Thomas se baissa. Il fut rassuré de ne plus distinguer les énormes et ignobles yeux blancs. Aussi subitement qu'il avait commencé, l'orchestre reprit. Cette fois, il était ordonné, calme et apaisant. En l'espace de quelques notes, il se transforma en un hymne joyeux et dansant. Invité par ce changement, une lumière orangée, d'une source inconnue, vint éclairer la pièce. Les muscles de Thomas se détendirent.

Bientôt, la chambre fut le théâtre d'un mystérieux phénomène. Par le trou béant, une foule de personnes extravagantes, entra et dansa autour du garçon. Malgré les apparences curieuses des visiteurs : visage bien trop creusé ou grassouillet, corps disproportionné ; Thomas était au cœur d'un véritable tableau de joie. Même la lumière devenue mouvante, semblait se balancer au rythme de la musique là où elle se posait. Le garçon, lui, restait immobile, stupéfait par ce si soudain changement d'atmosphère.

Une femme anormalement rondelette, au visage en forme de gousse d'ail, entra. Elle tira son chapeau melon pour saluer son hôte, dans une cambrure ridicule, avec un sourire jusqu'aux oreilles – littéralement, jusqu'aux oreilles. Les yeux de Thomas s'arrondirent face à cette caricature vivante, sa bouche tremblait. Il voulait rire, se moquer. Mais il se battait pour s'en empêcher. Il devait résister. Il savait que même si autour de lui tout le monde était empli de joie, à cet instant, il ne devait pas rire.
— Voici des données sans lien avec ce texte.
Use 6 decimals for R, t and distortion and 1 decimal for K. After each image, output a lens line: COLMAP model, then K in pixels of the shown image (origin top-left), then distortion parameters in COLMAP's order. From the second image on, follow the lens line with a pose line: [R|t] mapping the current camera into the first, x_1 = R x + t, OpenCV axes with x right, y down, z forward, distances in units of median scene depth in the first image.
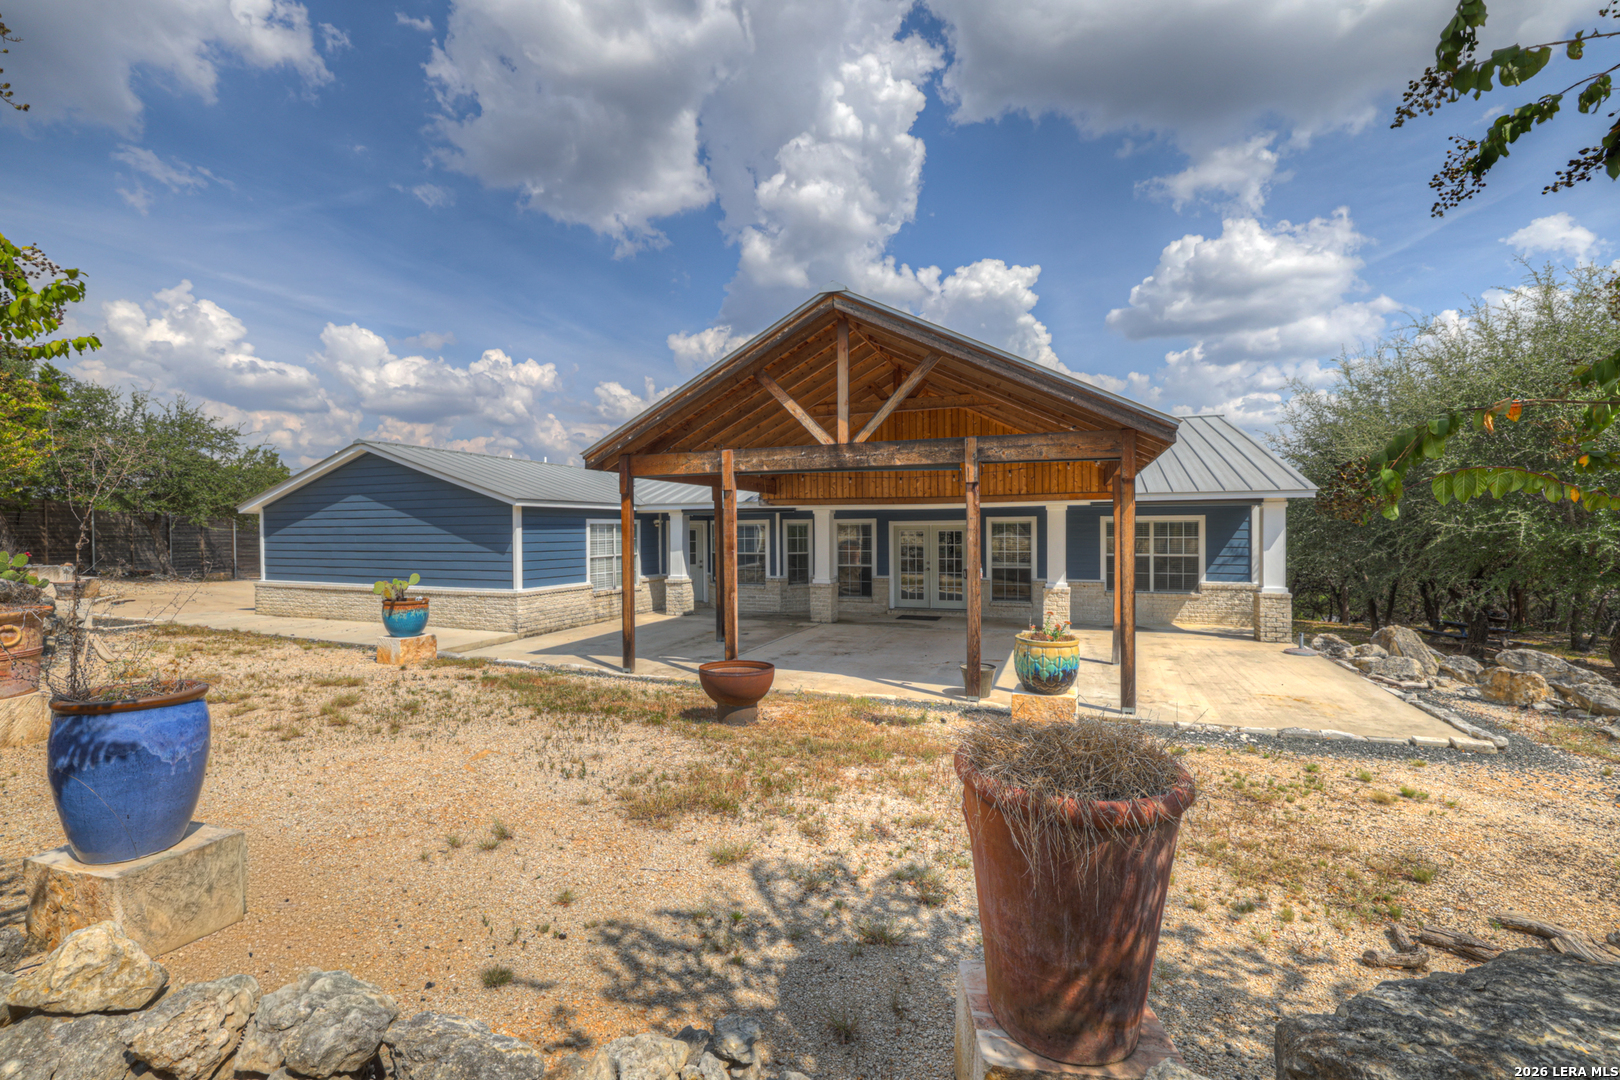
lens RADIAL K [[696.5, 0, 803.9], [0, 696.5, 535.4], [0, 0, 1]] dist [-0.011667, 0.000500]
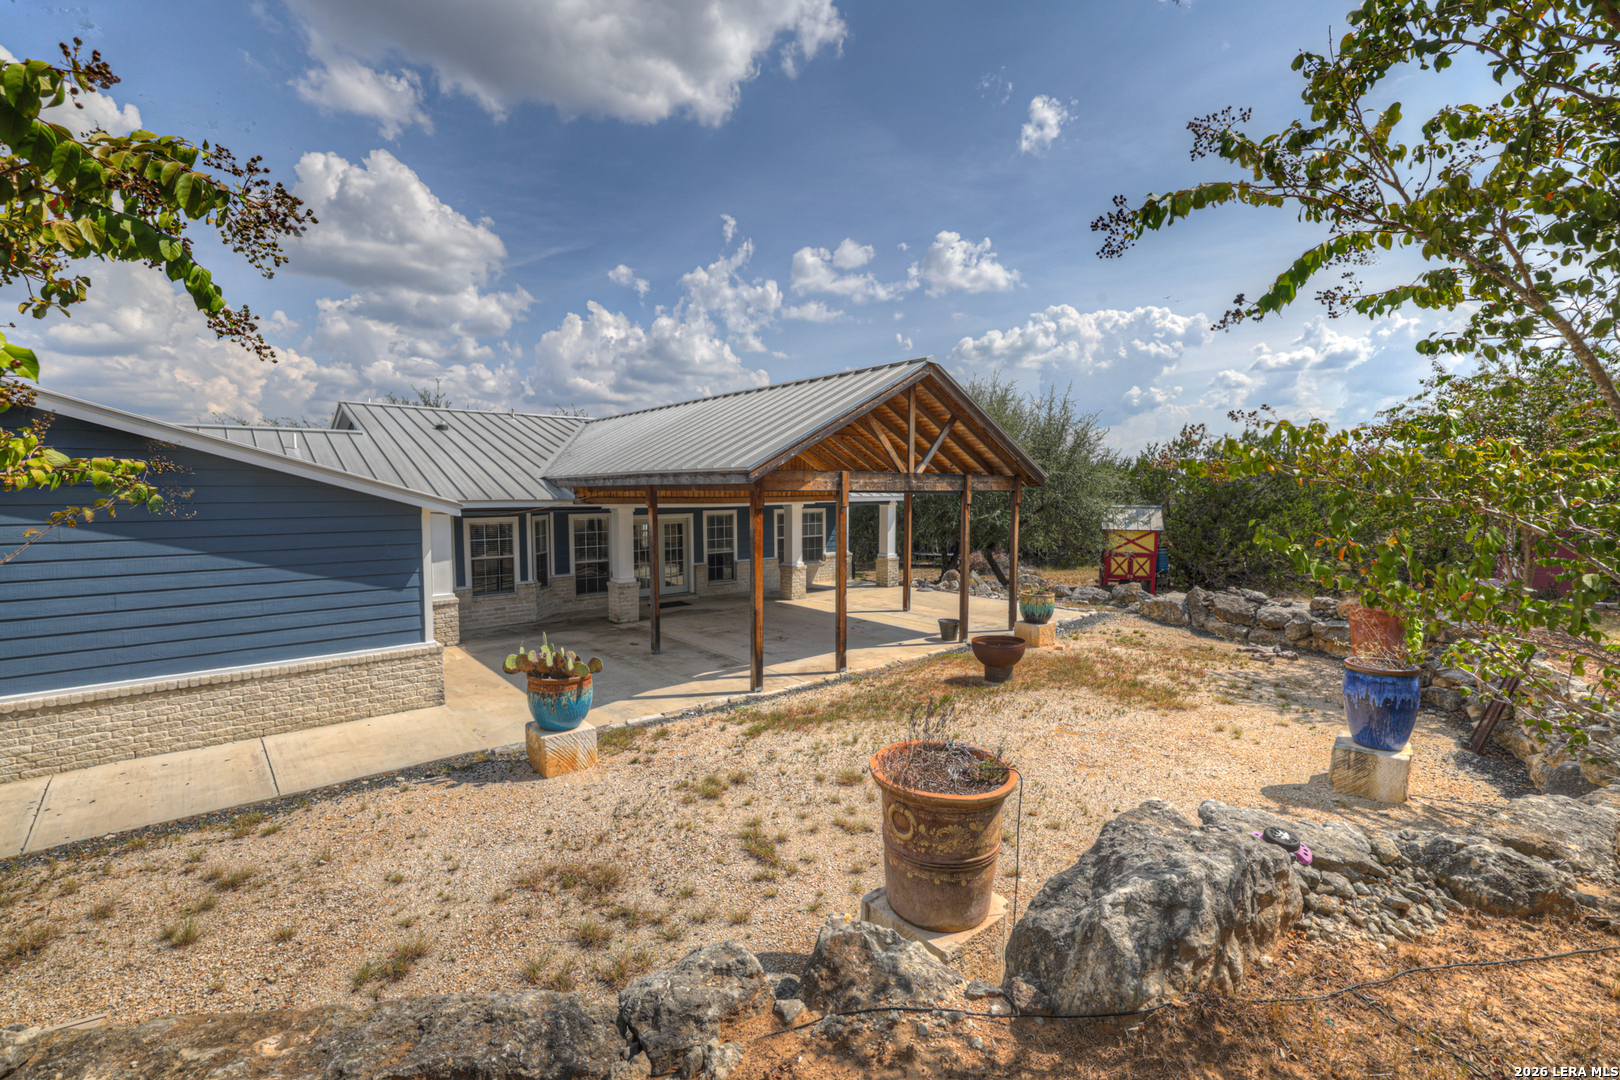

Son instinct de survie le lui criait, le lui hurlait si fort que ses oreilles en bourdonnaient. En face, la femme ne lui rendait pas la tâche facile. Lentement, elle tirait une grimace. Ne surtout pas rire. Sa bouche ne tenait plus, ses muscles faciaux étaient tendus. Ne - surtout - pas - rire. Et pourtant...

Il ria à gorge déployée.

Le temps sembla s'interrompre. La musique se tut. La lumière s'éteignit, comme soufflé. Tous les visages, devenu sérieux se tournèrent dans un craquement d'os commun. Thomas était encerclé. La grimace de la femme au chapeau melon disparut, ses traits se resserrèrent, synonyme d'une colère plus loufoque qu'effrayante. Sans un mot, elle baissa le pouce.

Thomas comprit. Il tenta de se pincer pour sortir de cette rêverie infernale, mais un des étranges personnages lui saisit les bras. Rapidement immobilisé, il hurlât, pleura, se débattit. Il fut ignoré. La femme rondelette passa par le trou d'où elle était venue, la troupe à sa suite. Le rêveur, malgré ses supplications et ses efforts, fut emmené.

Bientôt, tous quittèrent cette pièce, dans le monde des rêves, comme dans le nôtre.